Highlights & Insights¶
- Provides the first "native" neural scaling law for Muon rather than adapting worst-case bounds from SGD/SignGD. The \(-2\) exponent vs. GD's \(-(1-1/\beta)\) provides a non-trivial contrast, grounding the empirical observation that Muon is more effective in large-scale training into a formal asymptotic law.
- The technical combination of associative memory + block-symmetric induction + task representation space is highly reusable. Any "SVD-based sign" optimizer can use this framework to calculate scaling laws if the gradient has a "frequency × residual × association" structure.
- The design of TRA-SignGD is clever: it proves Muon's equivalence to "aligned SignGD," accurately attributing Muon's advantage to the automatic alignment capability of SVD rather than a vague notion that "matrix optimization is stronger."
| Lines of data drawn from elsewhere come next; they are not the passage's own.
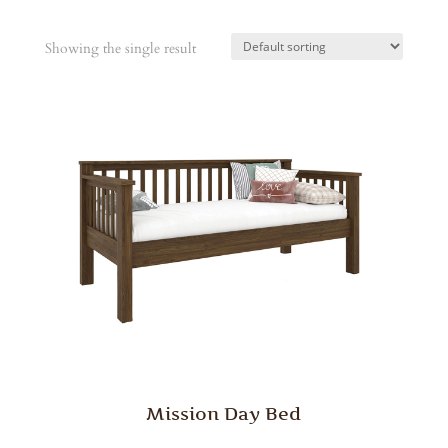
Showing the single result
Mission Day Bed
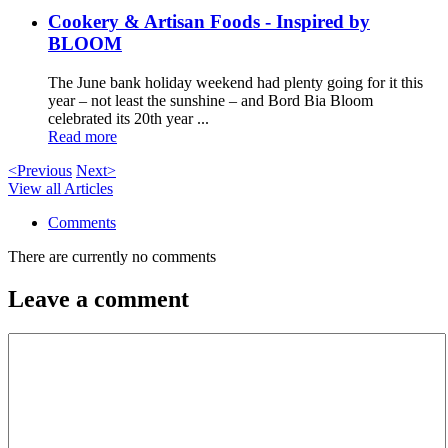
Cookery & Artisan Foods - Inspired by
BLOOM
The June bank holiday weekend had plenty going for it this
year – not least the sunshine – and Bord Bia Bloom
celebrated its 20th year ...
Read more
<Previous
Next>
View all Articles
Comments
There are currently no comments
Leave a comment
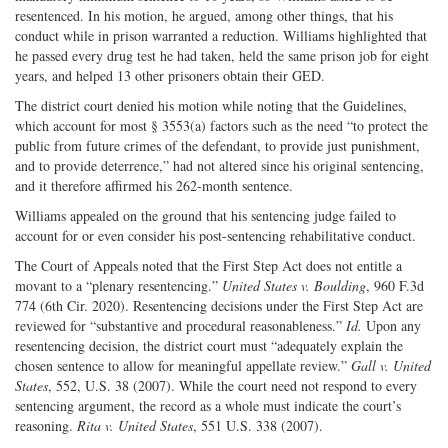
resentenced. In his motion, he argued, among other things, that his
conduct while in prison warranted a reduction. Williams highlighted that
he passed every drug test he had taken, held the same prison job for eight
years, and helped 13 other prisoners obtain their GED.
The district court denied his motion while noting that the Guidelines,
which account for most § 3553(a) factors such as the need “to protect the
public from future crimes of the defendant, to provide just punishment,
and to provide deterrence,” had not altered since his original sentencing,
and it therefore affirmed his 262-month sentence.
Williams appealed on the ground that his sentencing judge failed to
account for or even consider his post-sentencing rehabilitative conduct.
The Court of Appeals noted that the First Step Act does not entitle a
movant to a “plenary resentencing.”
United States v. Boulding
, 960 F.3d
774 (6th Cir. 2020). Resentencing decisions under the First Step Act are
reviewed for “substantive and procedural reasonableness.”
Id.
Upon any
resentencing decision, the district court must “adequately explain the
chosen sentence to allow for meaningful appellate review.”
Gall v. United
States
, 552, U.S. 38 (2007). While the court need not respond to every
sentencing argument, the record as a whole must indicate the court’s
reasoning.
Rita v. United States
, 551 U.S. 338 (2007).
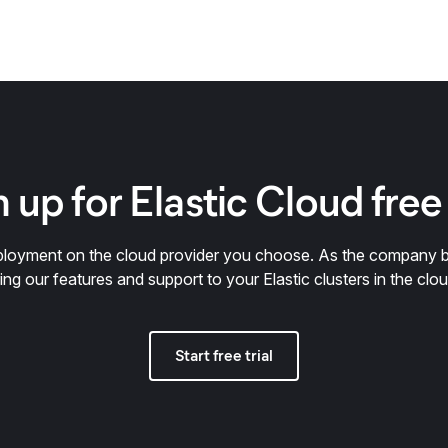
 up for Elastic Cloud free 
deployment on the cloud provider you choose. As the company 
ring our features and support to your Elastic clusters in the clou
Start free trial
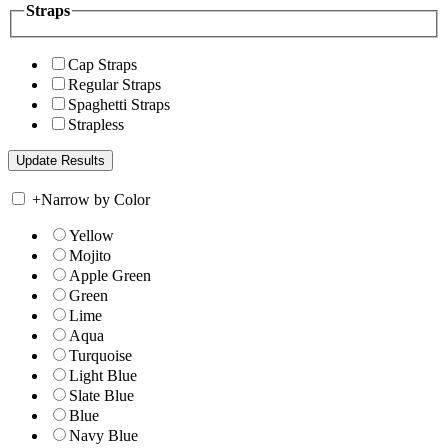
Straps
Cap Straps
Regular Straps
Spaghetti Straps
Strapless
+
Narrow by Color
Yellow
Mojito
Apple Green
Green
Lime
Aqua
Turquoise
Light Blue
Slate Blue
Blue
Navy Blue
Limitations & Future Work¶
- The model is a single-matrix linear softmax lacking non-linearity, MLPs, or multi-head mechanisms. The scaling law derived here strictly covers factual recall and cannot be directly extrapolated to token-level perplexity in generation.
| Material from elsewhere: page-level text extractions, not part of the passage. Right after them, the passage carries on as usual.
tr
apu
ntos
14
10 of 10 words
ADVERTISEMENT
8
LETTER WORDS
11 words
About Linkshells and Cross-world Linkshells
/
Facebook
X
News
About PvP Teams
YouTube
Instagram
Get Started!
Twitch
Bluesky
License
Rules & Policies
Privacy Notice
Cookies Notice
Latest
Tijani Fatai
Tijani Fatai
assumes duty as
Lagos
- Embeddings are assumed to be orthogonal and equal-norm (though authors claim this can be relaxed to near-orthogonal); real pre-training token embeddings are not this clean. The power-law spectrum is also only a first-order Zipf approximation.
- Muon's actual implementation includes momentum (Newton-Schulz iteration to estimate \(\mathrm{msgn}\)). This analysis removes momentum to purify the results; the momentum-free version is equivalent to Spectral GD.
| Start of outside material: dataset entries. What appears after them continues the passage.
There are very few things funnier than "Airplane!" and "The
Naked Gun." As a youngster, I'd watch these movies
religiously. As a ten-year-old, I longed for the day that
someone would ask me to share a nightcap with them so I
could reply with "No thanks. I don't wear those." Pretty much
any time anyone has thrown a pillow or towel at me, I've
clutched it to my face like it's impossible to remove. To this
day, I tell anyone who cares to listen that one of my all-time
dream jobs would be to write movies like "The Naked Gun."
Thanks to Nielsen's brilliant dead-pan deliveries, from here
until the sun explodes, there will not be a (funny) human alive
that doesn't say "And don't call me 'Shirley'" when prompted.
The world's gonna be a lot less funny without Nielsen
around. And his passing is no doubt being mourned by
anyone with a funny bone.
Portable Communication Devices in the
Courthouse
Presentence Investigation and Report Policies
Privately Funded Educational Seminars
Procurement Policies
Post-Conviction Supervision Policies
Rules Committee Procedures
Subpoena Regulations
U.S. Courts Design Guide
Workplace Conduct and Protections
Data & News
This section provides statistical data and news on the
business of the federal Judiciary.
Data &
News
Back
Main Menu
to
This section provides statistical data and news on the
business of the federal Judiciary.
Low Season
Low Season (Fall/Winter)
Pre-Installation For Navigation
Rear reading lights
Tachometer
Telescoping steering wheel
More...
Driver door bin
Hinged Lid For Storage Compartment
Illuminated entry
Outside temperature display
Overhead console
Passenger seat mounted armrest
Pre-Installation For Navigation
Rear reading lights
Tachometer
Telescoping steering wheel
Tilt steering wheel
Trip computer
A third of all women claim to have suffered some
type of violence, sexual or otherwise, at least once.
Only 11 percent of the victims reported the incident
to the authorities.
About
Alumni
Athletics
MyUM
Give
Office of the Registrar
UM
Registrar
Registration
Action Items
- Future directions: Extending block-symmetric analysis to (i) multi-layer Transformer factual recall stacking, (ii) MoE expert routing frequencies, and (iii) scaling laws under momentum and LR schedulers.
Related Work & Insights¶
- vs Bernstein & Newhouse 2024 / Li & Hong 2025: They provide Muon's worst-case stochastic convergence bounds; this paper provides problem-specific closed-form dynamics and scaling laws, quantitatively explaining the speedup factor.
- vs Wang et al. 2025b: That was an empirical study finding Muon is strong on tail classes; this paper proves it as an \(\Omega(C)\) acceleration and provides the mechanism (implicit preconditioning).
- vs Kunstner & Bach 2025: Extends the scaling analysis framework of SignGD-like methods from bigram models to associative memory and identifies the crucial distinction between \(\mathrm{msgn}\) and \(\mathrm{sgn}\) regarding "oracle alignment."
Rating¶
- Novelty: ⭐⭐⭐⭐⭐ First native scaling law for Muon and discovery of the "\(\mathrm{msgn}\approx \mathbf{I}_K\)" alignment mechanism.
- Experimental Thoroughness: ⭐⭐⭐ Relies mostly on synthetic and small-scale LLaMA training without large-scale ablation.
- Writing Quality: ⭐⭐⭐⭐ Clear theorem layout, preconditioning view section provides strong intuition.
- Value: ⭐⭐⭐⭐⭐ Directly provides a template for theoretical analysis of subsequent spectral optimizers and justifies Muon's scaling gains engineering-wise.